**Supplied text**:
Obviously designed as a studio epic from the get-go, this is a large scale production with a message (as large productions usually go), this one primarily being anti-war. It takes an hour though, only half way, for the director, King Vidor, to establish his characters, and that begins to feel like quite a slog before he gets to the war itself. And there it feels as if he gets his feet under him as it's there that the two sequences this work is known for take place. Those sequences are indeed impressive, but feel stand alone compared to the rest of the work, which is maudlin at best.
Well done silent film from 1925. I've always found it difficult to watch these silent movies, but this one comes close to being top of the genre.
The best, GREATEST thrilling epic romance movie ever made!
I found it tough to rate this film, because the strength of its WWI action footage is offset by a weak build-up and silly romance. The film is commendable in showing us the horrors of war in a dramatic hellscape, but at 151 minutes, it's far too long, and would have been better if the 90 minute build-up had been edited down.
It's to great fanfare that a rich young American (John Gilbert) enlists, and it is nice that the film (eventually) contrasts this tone of those scenes to the reality of war, since this is precisely the disillusionment the world went through. He befriends a couple of blue collar guys (Karl Dane and Tom O'Brien), and oddly enough, there's very little concept of military command early on. The men go to France, get settled into a village, and after inexplicably shoveling a manure pile the first night, they're free to carouse about and hit on the local women, one of whom is Renee Adoree. The film moves at a snail's pace, with drawn out scenes and gags that aren't funny, culminating in a highly melodramatic goodbye scene with Adoree when the men are finally called up to the front.

**Data to use**:
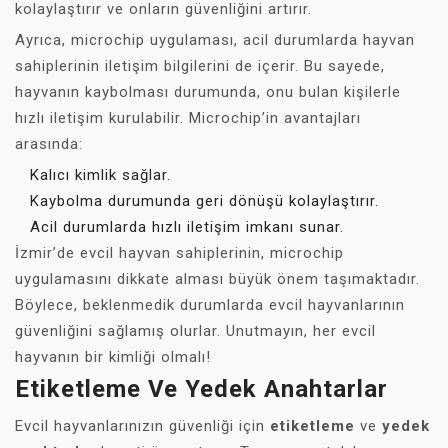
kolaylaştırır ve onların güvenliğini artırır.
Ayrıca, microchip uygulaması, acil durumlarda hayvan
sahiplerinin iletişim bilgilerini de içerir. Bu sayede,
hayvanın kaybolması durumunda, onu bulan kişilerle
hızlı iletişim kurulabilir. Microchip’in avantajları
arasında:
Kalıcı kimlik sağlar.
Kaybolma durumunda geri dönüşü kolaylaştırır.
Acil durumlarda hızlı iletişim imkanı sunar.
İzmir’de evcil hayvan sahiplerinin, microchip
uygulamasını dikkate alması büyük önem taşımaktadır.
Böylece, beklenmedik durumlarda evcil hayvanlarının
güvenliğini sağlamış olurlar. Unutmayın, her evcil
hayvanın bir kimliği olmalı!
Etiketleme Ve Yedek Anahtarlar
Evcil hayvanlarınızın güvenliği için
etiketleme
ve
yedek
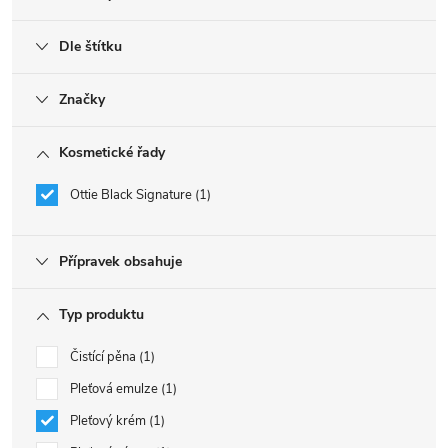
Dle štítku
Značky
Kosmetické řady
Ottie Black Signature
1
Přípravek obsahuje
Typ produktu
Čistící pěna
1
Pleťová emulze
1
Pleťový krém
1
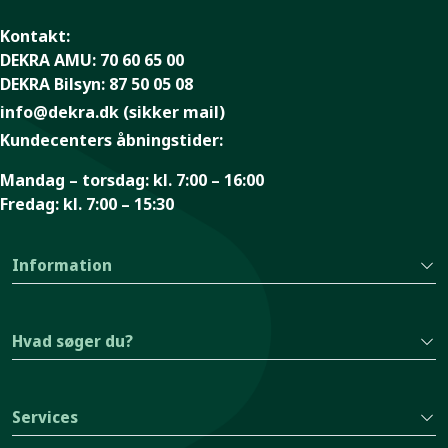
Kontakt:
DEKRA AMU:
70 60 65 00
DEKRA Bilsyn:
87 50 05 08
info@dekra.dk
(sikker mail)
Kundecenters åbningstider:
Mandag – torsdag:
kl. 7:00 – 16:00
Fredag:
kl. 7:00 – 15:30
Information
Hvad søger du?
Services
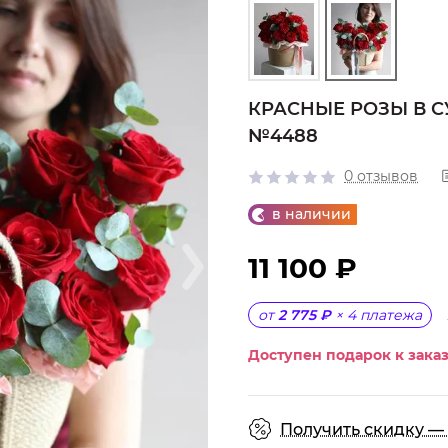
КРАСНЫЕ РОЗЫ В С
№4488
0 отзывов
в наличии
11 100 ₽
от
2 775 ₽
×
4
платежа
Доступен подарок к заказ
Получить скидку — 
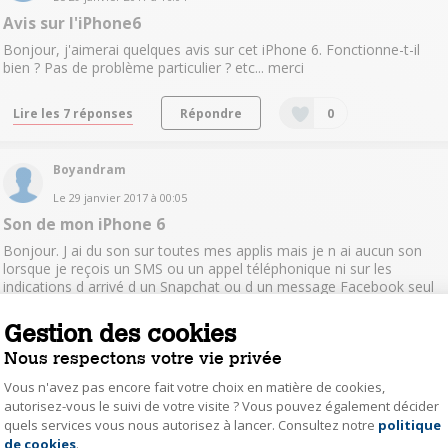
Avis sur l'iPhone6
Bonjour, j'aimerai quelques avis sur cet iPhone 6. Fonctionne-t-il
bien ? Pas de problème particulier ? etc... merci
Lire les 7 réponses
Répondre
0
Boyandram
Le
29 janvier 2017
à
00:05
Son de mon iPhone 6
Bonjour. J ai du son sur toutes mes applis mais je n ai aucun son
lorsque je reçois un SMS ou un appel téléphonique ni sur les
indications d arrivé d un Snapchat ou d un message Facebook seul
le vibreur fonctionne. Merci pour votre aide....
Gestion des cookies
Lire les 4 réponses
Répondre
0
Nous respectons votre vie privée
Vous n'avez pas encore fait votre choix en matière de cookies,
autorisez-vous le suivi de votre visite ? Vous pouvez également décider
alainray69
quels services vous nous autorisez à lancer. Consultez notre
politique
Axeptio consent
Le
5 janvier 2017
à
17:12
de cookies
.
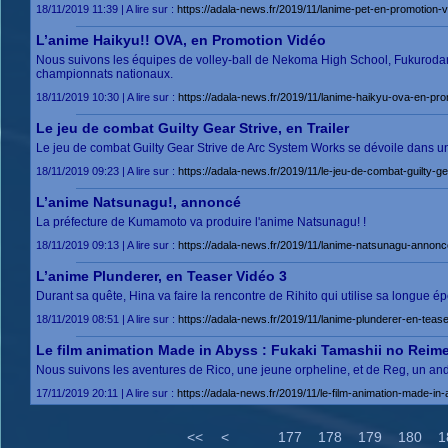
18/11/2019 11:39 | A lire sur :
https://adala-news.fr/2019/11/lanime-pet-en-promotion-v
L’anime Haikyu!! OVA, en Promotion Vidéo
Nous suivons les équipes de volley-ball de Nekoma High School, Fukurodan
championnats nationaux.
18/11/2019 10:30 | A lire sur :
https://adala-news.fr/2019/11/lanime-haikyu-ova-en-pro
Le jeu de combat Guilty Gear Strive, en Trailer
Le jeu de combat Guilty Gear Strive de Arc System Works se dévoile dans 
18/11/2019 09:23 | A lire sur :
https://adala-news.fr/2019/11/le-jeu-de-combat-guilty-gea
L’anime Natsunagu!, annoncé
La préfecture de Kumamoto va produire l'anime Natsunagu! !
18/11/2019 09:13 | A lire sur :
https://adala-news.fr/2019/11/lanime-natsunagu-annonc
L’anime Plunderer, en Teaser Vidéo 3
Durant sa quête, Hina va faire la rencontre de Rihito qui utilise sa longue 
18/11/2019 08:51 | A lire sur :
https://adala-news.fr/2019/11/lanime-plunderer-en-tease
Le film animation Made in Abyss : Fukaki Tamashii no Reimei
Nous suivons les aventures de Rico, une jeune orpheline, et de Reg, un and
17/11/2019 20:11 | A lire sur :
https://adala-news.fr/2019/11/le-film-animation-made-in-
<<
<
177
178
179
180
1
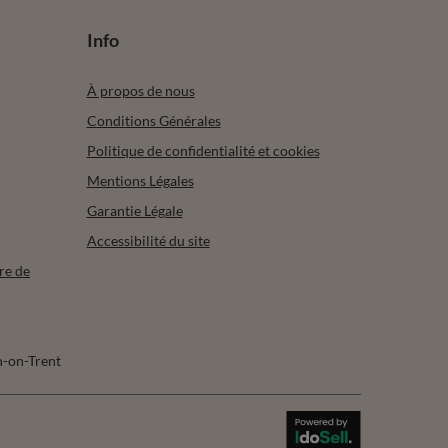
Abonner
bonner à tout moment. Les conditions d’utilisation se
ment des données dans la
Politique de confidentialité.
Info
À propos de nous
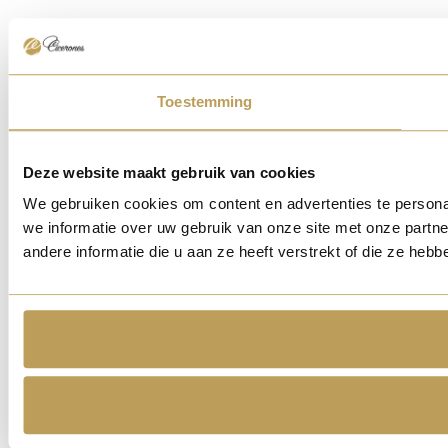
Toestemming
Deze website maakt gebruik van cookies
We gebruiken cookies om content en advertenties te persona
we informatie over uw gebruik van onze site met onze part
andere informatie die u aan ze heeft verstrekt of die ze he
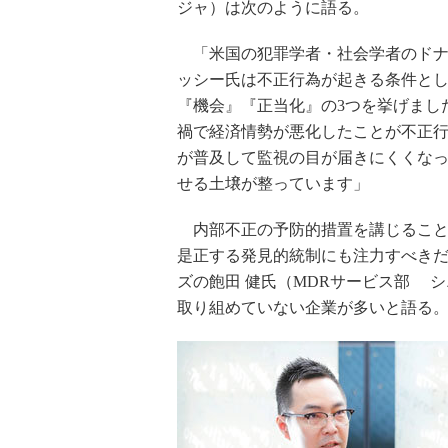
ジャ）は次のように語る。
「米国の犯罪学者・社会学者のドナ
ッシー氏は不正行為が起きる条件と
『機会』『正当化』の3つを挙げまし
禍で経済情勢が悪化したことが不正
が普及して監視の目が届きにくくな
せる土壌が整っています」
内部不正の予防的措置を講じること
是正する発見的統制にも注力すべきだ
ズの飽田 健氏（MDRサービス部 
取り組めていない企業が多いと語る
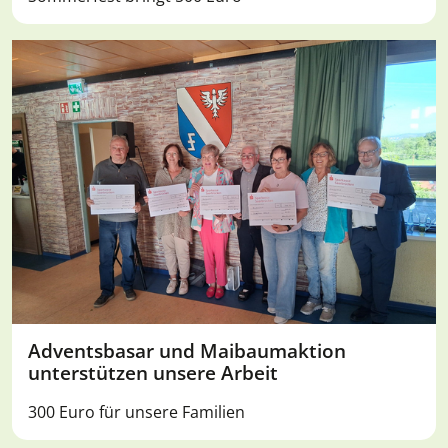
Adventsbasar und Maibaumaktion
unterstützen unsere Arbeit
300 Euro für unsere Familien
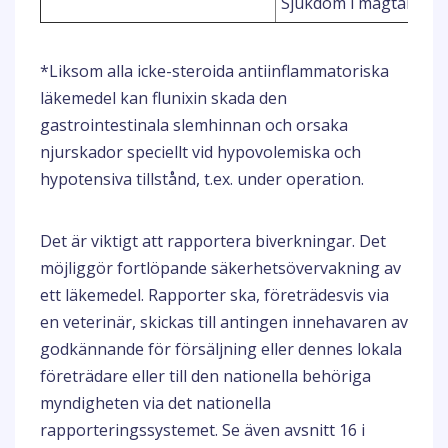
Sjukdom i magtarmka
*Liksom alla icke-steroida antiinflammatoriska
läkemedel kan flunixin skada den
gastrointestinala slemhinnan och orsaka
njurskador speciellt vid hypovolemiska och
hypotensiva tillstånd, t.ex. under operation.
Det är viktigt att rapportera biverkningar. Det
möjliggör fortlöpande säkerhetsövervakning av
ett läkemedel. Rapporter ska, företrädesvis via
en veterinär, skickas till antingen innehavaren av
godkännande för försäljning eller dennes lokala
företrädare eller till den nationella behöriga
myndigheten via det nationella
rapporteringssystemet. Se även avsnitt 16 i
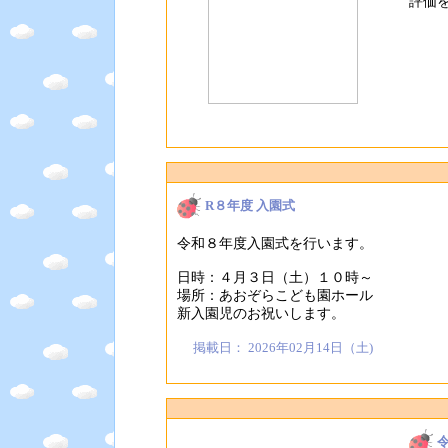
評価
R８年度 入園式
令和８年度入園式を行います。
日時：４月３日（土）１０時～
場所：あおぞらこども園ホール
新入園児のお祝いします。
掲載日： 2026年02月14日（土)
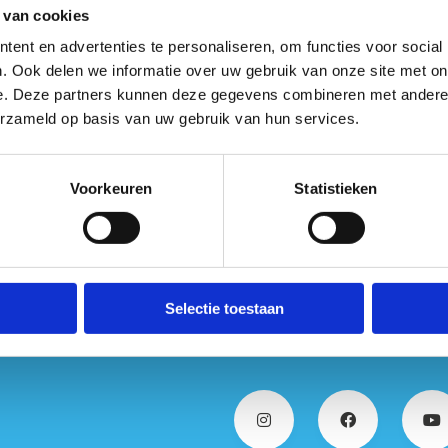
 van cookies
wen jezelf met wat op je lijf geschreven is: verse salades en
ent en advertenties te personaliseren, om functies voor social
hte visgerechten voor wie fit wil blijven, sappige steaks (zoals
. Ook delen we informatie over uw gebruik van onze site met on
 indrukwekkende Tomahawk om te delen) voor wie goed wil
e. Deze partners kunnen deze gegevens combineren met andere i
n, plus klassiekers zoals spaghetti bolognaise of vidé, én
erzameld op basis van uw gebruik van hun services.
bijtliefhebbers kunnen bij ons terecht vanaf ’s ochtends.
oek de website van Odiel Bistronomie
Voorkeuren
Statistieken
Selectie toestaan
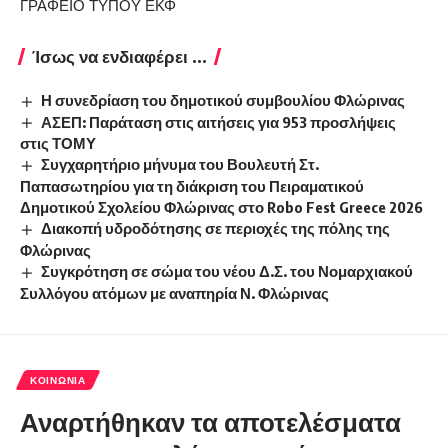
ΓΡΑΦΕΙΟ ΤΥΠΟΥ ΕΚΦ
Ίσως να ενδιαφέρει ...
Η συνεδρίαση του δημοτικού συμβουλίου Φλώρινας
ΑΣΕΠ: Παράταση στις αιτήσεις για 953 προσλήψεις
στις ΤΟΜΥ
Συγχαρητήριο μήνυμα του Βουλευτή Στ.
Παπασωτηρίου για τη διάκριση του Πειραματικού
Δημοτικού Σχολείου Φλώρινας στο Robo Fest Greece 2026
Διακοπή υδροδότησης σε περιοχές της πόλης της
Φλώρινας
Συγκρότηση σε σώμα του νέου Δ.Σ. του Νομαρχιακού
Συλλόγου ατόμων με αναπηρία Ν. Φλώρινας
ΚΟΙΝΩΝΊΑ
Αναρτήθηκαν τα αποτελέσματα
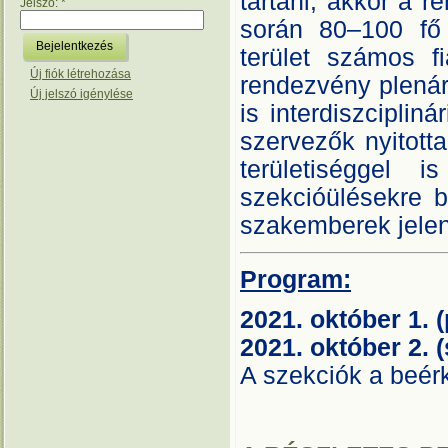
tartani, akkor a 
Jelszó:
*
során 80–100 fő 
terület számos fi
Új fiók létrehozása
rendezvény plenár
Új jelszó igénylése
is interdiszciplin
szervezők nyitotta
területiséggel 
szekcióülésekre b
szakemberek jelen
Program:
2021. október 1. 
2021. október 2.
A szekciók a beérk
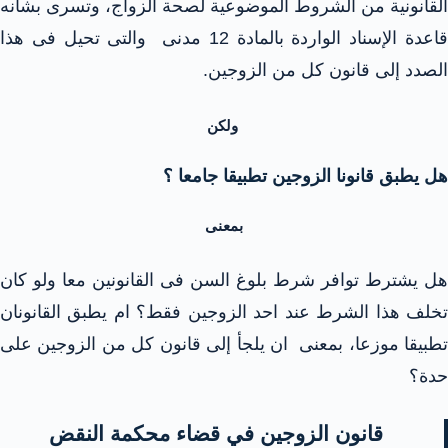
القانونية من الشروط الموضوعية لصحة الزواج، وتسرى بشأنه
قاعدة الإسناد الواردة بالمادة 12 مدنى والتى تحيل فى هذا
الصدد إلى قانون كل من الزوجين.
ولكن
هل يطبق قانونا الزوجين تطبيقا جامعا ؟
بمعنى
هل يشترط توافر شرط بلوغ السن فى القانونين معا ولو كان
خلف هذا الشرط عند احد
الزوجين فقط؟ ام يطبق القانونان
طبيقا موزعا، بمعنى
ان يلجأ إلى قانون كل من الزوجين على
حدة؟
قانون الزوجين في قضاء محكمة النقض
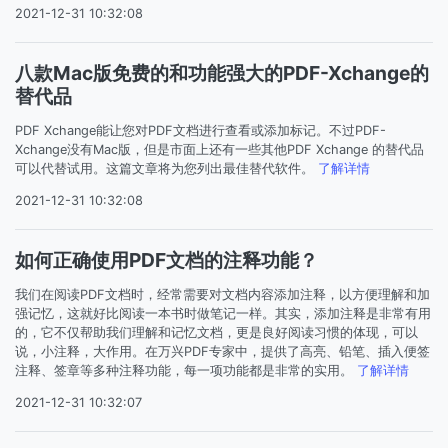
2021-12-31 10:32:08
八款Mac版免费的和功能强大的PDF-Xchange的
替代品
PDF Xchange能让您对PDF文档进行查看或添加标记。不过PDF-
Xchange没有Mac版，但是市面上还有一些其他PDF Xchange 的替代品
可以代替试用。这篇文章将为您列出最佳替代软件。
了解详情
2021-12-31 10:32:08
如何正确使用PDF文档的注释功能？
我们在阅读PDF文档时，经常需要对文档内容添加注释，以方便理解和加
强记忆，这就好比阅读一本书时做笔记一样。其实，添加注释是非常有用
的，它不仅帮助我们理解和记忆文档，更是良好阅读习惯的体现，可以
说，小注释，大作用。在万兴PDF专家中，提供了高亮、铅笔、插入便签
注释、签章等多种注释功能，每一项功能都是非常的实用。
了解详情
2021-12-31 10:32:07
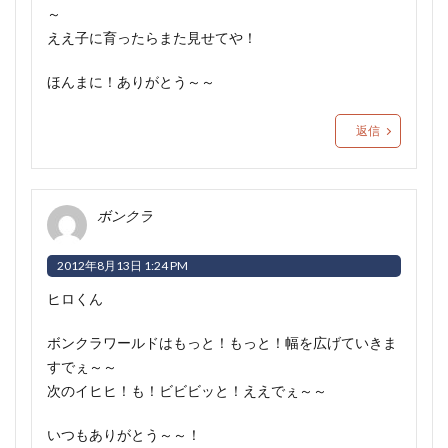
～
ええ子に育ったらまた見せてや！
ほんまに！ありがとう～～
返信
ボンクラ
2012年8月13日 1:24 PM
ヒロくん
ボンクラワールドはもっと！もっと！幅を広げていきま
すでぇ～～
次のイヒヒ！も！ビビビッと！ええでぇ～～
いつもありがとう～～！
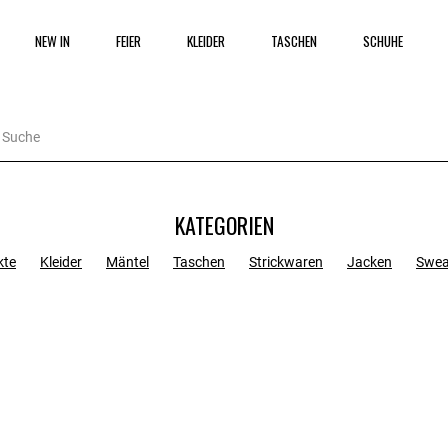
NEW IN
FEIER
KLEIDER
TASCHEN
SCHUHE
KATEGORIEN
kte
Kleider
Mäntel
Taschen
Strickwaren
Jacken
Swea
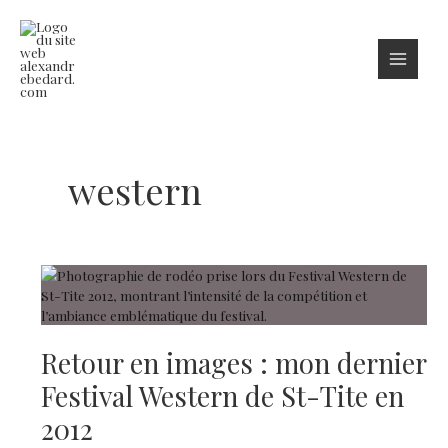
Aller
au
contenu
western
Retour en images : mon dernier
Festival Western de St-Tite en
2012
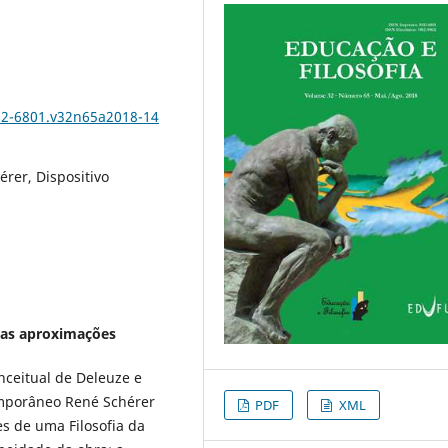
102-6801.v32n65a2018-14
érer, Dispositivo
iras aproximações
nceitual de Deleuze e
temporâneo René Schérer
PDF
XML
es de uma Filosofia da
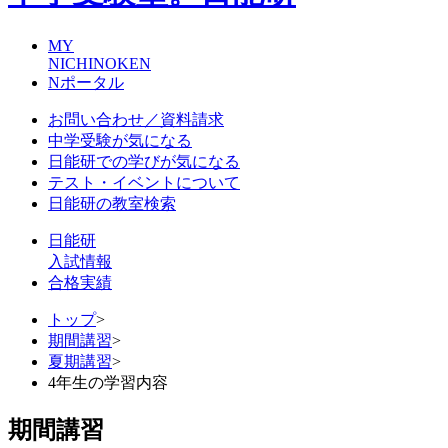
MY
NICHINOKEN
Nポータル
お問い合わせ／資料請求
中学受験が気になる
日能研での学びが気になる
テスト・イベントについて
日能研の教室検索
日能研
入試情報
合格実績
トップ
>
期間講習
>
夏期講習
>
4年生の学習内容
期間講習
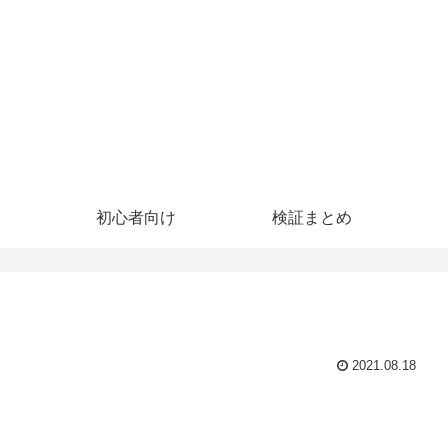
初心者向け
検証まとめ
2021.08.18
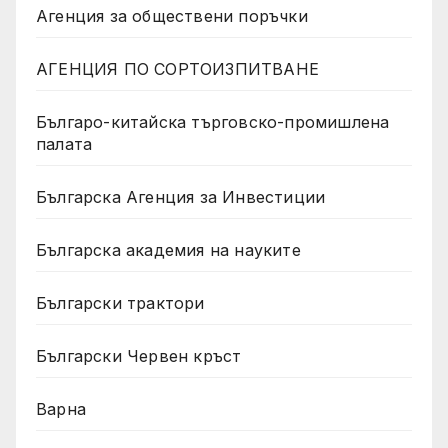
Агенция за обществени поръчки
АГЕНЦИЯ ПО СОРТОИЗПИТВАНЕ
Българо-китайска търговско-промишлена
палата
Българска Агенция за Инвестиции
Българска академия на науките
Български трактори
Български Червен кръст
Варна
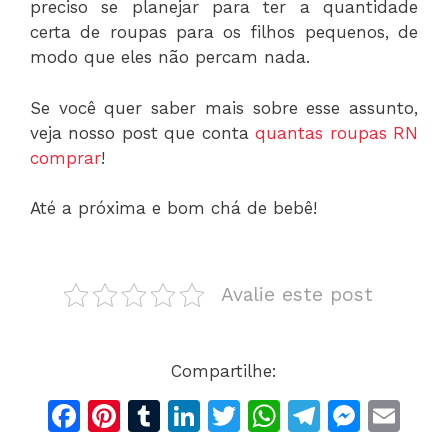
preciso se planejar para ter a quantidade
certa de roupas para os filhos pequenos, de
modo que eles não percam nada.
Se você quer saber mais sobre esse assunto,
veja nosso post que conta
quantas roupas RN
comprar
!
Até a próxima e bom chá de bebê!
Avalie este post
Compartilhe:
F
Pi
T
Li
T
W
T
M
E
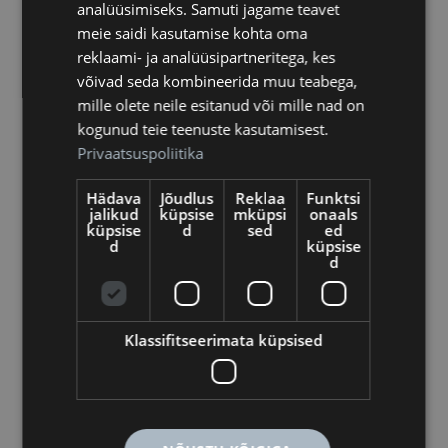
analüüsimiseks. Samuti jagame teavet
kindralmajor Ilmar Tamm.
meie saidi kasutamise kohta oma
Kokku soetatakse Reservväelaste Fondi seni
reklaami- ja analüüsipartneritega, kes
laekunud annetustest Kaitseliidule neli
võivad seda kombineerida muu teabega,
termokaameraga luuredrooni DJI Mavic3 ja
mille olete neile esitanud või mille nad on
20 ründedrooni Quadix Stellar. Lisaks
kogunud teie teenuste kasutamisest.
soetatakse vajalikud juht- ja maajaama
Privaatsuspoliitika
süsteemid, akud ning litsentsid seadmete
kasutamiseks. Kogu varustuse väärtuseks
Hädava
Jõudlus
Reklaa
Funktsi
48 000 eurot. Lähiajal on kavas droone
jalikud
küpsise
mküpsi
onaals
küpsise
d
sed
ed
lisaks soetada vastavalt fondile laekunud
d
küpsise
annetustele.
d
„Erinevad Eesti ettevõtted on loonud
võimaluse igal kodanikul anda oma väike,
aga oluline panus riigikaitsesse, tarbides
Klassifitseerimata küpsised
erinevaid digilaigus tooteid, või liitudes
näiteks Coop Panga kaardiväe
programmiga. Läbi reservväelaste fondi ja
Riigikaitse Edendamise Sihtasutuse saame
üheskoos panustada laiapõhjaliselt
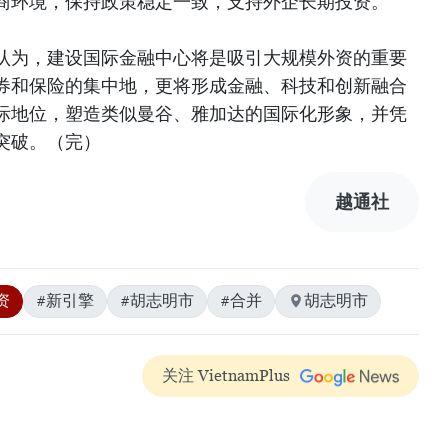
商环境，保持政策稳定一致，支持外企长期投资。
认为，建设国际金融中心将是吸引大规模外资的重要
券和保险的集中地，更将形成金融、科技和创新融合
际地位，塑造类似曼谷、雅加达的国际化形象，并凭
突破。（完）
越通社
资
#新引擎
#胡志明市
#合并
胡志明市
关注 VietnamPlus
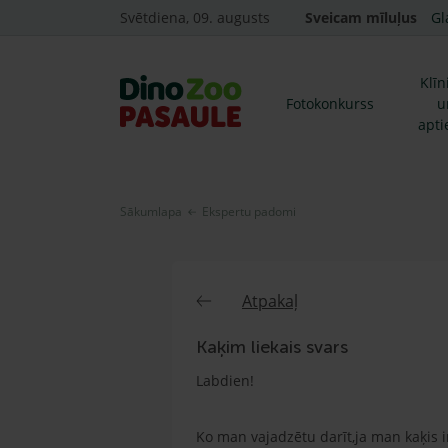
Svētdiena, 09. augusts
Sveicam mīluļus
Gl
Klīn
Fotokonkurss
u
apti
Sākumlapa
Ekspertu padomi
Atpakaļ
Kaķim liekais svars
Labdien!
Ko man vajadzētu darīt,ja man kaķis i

**Request A**: Return each line of the records that contains the word "hayvanın".
**Request B**: Extend the film reviews by writing on from the point where they stop.
The film reviews and the records were taken from separate sources.

**Reply A**:
hayvanın kaybolması durumunda, onu bulan kişilerle
hayvanın bir kimliği olmalı!

**Reply B**:
Here is where the film gets interesting, though it's not until the 105 minute point before we see anything that resembles authenticity. At first our heroes are walking calmly through a forest while snipers shoot at them, advancing despite soldiers falling until they reach a tree line, at which point the Germans simply raise their hands in surrender. Good grief.
Eventually they reach pockmarked, barren fields, and after facing explosions and chemical weapons, hunker down. The film's silly tone is finally broken when one of them is hit, and another screams out into the night "I came to fight - not to wait and rot in a lousy hole while they murder my pal! Waiting! Orders! Mud! Blood! Stinking stiffs! What the hell do we get out of this war anyway!" before crawling out and trying to save him. Upon finding him dead, he screams "They got him! They got him! GOD DAMN THEIR SOULS!" and then charges a machine gun nest. It's meant to have high emotional impact, and at least it's action, but it seems a little ridiculous.
It does get better still though, and I have to give the film credit for showing the devastating impact of war. The cinematography is awe-inspiring and frightening. Men advance like ghostly zombies through smoke, gunfire, and explosions, emerging through haze in darkened scenes splashed with pyrotechnics. There is a touching scene with an enemy soldier in a pothole, impressive as it predates 'All Quiet on the Western Front'. The human empathy and feeling that we're all brothers resonates all the more, having come just moments after a murderous rage.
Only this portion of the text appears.